** Entries shown follows **

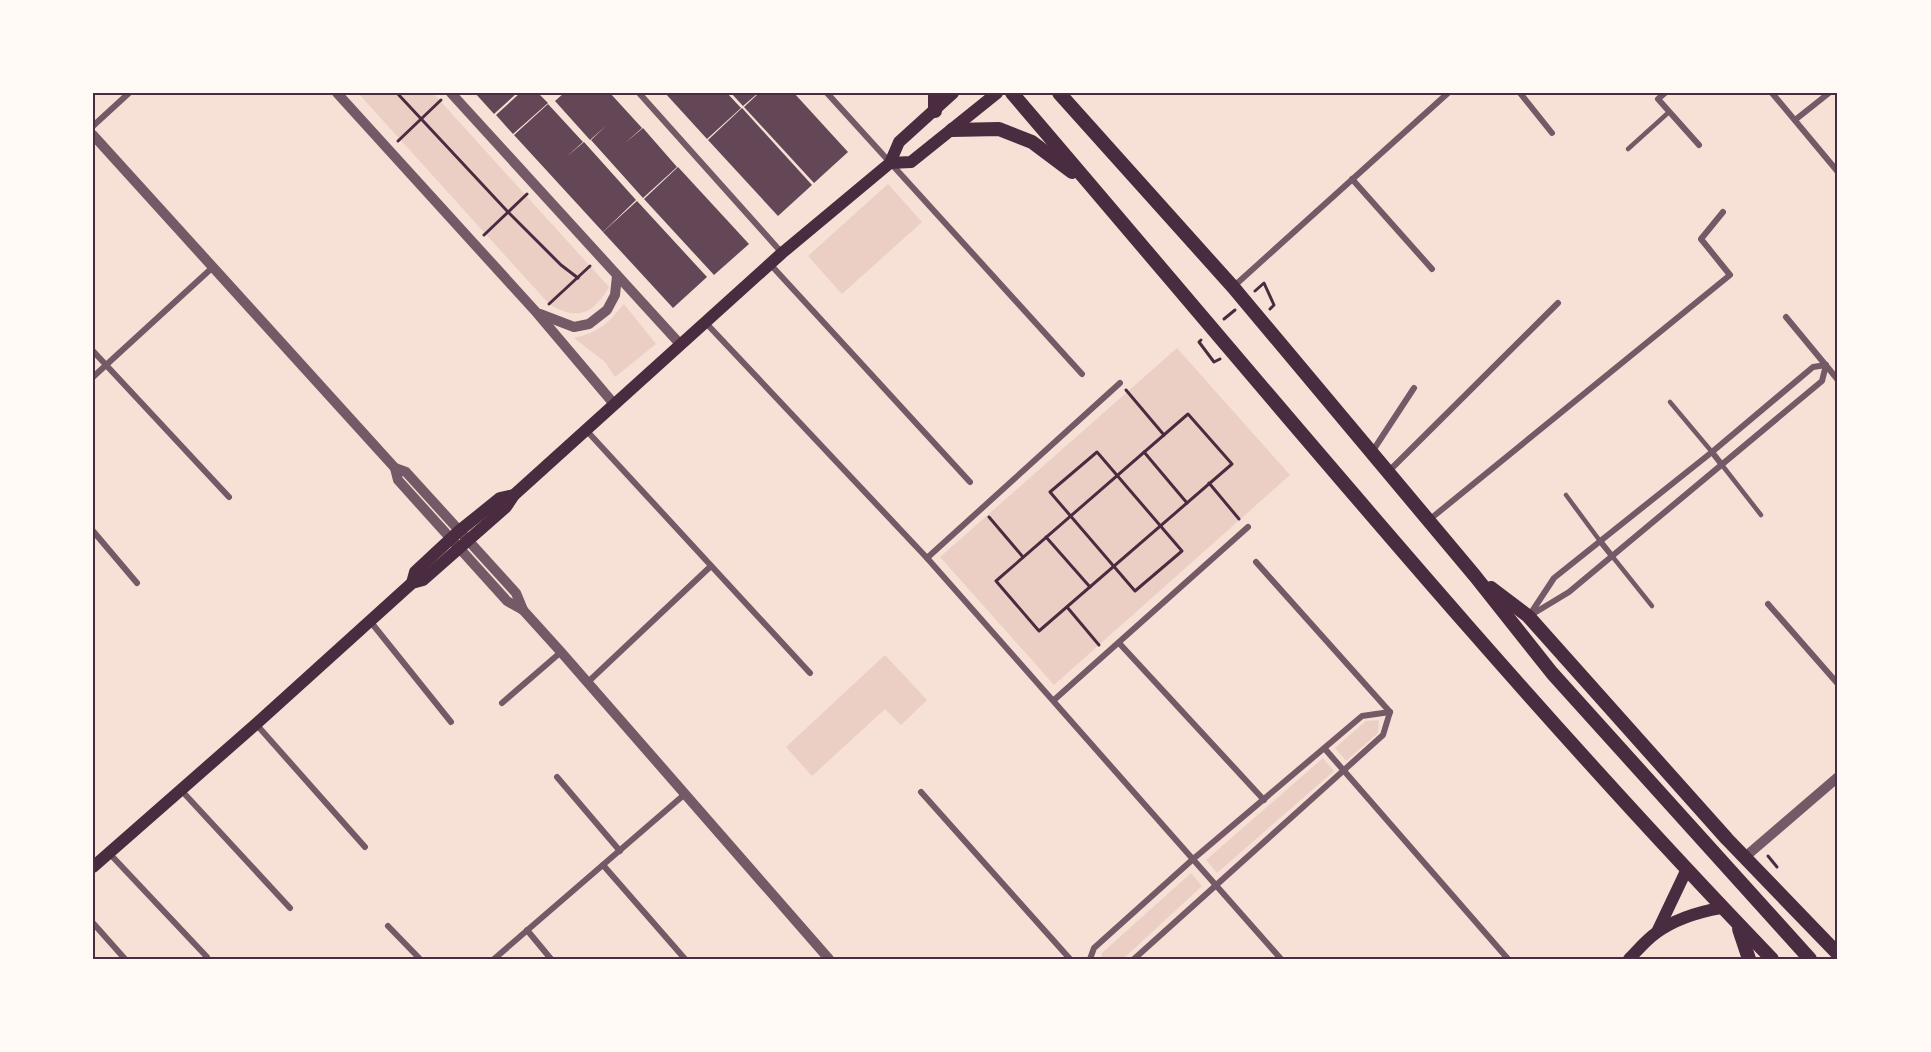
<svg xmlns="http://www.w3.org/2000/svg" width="1931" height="1052" viewBox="0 0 1931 1052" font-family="'Noto Sans',sans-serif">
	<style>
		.green { fill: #ebcfc5 }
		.building { fill: #644757 }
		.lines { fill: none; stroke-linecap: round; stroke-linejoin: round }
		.path { stroke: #4a2c40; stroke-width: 3 }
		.service { stroke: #755966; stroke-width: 4.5 }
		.minor { stroke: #755966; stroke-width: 6 }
		.tertiary { stroke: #755966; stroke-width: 10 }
		.secondary { stroke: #4a2c40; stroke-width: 12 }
		.primary { stroke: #4a2c40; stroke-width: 14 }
		.neatline { fill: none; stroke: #4a2c40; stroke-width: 2 }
	</style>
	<rect width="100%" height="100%" fill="#f7e1d7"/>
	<g class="green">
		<path d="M 358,93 L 433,93 L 609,287 C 593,315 577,321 549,304 Z"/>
		<polygon points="888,184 922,222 842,294 808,256"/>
		<path d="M 624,304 L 656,344 L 615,377 L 605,362 L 574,338 C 601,331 606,325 624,304 Z"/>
		<polygon points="1177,348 1290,475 1054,685 940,557"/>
		<polygon points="885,655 927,700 901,725 885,709 812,776 786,747"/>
		<polygon points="1379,720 1378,733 1346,761 1335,748 1366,721"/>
		<polygon points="1323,758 1334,771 1217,873 1206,860"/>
		<polygon points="1191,873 1202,886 1123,959 1101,959 1102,953"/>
	</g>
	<g class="building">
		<polygon points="475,93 517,93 494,114"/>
		<polygon points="520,93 538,93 548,103 513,134 496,115"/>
		<polygon points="564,93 610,93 642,128 625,143 643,128 677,167 643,198 591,140 607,125 590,140 555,101"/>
		<polygon points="665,93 727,93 741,108 707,139"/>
		<polygon points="731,93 758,93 743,106"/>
		<polygon points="759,93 794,93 848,152 814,183 744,107"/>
		<polygon points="548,104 583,142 566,157 584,142 636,200 603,232 514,135"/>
		<polygon points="742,108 812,185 778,216 708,140"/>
		<polygon points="678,167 749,244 714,275 644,199"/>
		<polygon points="637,201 707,277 673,308 603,232"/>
	</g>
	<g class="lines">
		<g class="path">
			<polyline points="397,93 508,212 561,265 578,278"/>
			<polyline points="398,141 441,100"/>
			<polyline points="484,235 527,194"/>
			<polyline points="1255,291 1264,283 1274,305 1270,309"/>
			<polyline points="549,304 590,266"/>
			<polyline points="1224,319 1235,310"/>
			<polyline points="1201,340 1199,342 1214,362 1220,359"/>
			<polyline points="1126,390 1164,435"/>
			<polygon points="1188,414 1232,464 1039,631 996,581"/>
			<polygon points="1097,452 1182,551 1135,591 1050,492"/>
			<polyline points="1144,452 1187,503"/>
			<polyline points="1209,483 1239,519"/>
			<polyline points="989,517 1023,557"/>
			<polyline points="1046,537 1090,587"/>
			<polyline points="1067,607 1099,645"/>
			<polyline points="1768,856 1777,867"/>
		</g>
		<g class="service">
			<polyline points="1628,149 1669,112"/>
			<polyline points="1670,402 1712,452"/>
			<polyline points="1722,465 1761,515"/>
			<polyline points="1566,495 1600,541"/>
			<polyline points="1612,556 1652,606"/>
		</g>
		<g class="minor">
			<polyline points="639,93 782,253"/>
			<polyline points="827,93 1082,374"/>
			<polyline points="1520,93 1552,133"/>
			<polyline points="1665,93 1658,99 1699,145"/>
			<polyline points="1772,93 1838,172"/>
			<polyline points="1795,120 1829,93"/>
			<polyline points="93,126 129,93"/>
			<polyline points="1352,179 1432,269"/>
			<polyline points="770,264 970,482"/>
			<polyline points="1233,287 1448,93"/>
			<polyline points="1786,317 1838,380"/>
			<polyline points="705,322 927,558 1281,959"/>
			<polyline points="93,351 229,497"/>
			<polyline points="93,377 213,267"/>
			<polyline points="586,430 810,673"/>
			<polyline points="1372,452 1414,388"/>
			<polyline points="1712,452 1722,465"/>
			<polyline points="1388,472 1558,303"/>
			<polyline points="1429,520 1730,275 1701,239 1723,212"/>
			<polyline points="93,531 137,583"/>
			<polyline points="1600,541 1612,556"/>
			<polyline points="927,558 1120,383"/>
			<polyline points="1256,562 1390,712"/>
			<polyline points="1768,604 1838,684"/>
			<polyline points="1531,615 1569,592 1822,381 1826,365"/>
			<polyline points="1529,616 1554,578 1712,452 1813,367 1826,365"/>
			<polyline points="370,621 451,722"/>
			<polyline points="1119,643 1264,800"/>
			<polyline points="588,682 711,566"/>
			<polyline points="1054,700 1248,527"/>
			<polyline points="502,703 561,652"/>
			<polyline points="256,724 365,847"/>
			<polyline points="1325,749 1508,959"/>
			<polyline points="557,777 620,851"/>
			<polyline points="181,790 290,908"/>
			<polyline points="921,792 1070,959"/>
			<polyline points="109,853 207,957"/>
			<polyline points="603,865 685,959"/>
			<polyline points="93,923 125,959"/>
			<polyline points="388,926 420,959"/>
			<polyline points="527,930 551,959"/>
			<polyline points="494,959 685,794"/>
			<polyline points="1090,959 1094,948 1192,860 1362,716 1390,712"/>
			<polyline points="1134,959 1383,735 1390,712"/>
		</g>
		<g class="tertiary">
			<polyline points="337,93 537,313 614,404"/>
			<polyline points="451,93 680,344"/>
			<polyline points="93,135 395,468 398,480 507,601 523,610 561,652 829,959"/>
			<polyline points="540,314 574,327 589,324 607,310 615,295 617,276"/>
			<polyline points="395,468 406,472 516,593 523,610"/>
			<polyline points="1745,857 1838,777"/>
		</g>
		<g class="secondary">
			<polyline points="890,163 911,162 997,93"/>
			<polyline points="412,583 415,572 459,531 500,498 514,495"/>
			<polyline points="93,867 256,724 412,583 423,580 506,507 514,495 782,253 890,163 899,142 953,93"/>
			<polyline points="1657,932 1686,871"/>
			<path d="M 1629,959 C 1638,950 1646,940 1656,933 C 1675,919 1698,912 1721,908"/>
		</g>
		<g class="primary">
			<path d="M 1012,93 C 1262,385 1505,682 1772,959"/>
			<polyline points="1059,93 1233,287 1475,576 1552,673 1810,959"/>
			<polyline points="935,111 935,93"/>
			<polyline points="952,130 999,129 1032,142 1072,172"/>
			<polyline points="1491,588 1528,616 1727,839 1838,954"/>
			<polyline points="1739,929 1749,959"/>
		</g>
	</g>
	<rect width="1931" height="1052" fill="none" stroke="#fffaf5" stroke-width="189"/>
	<rect x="94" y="94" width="1742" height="864" class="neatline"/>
</svg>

** End of Entries shown **

Tally every line of the entries that contains the word "lines", and respond with that number only.

- Exercise solution -
2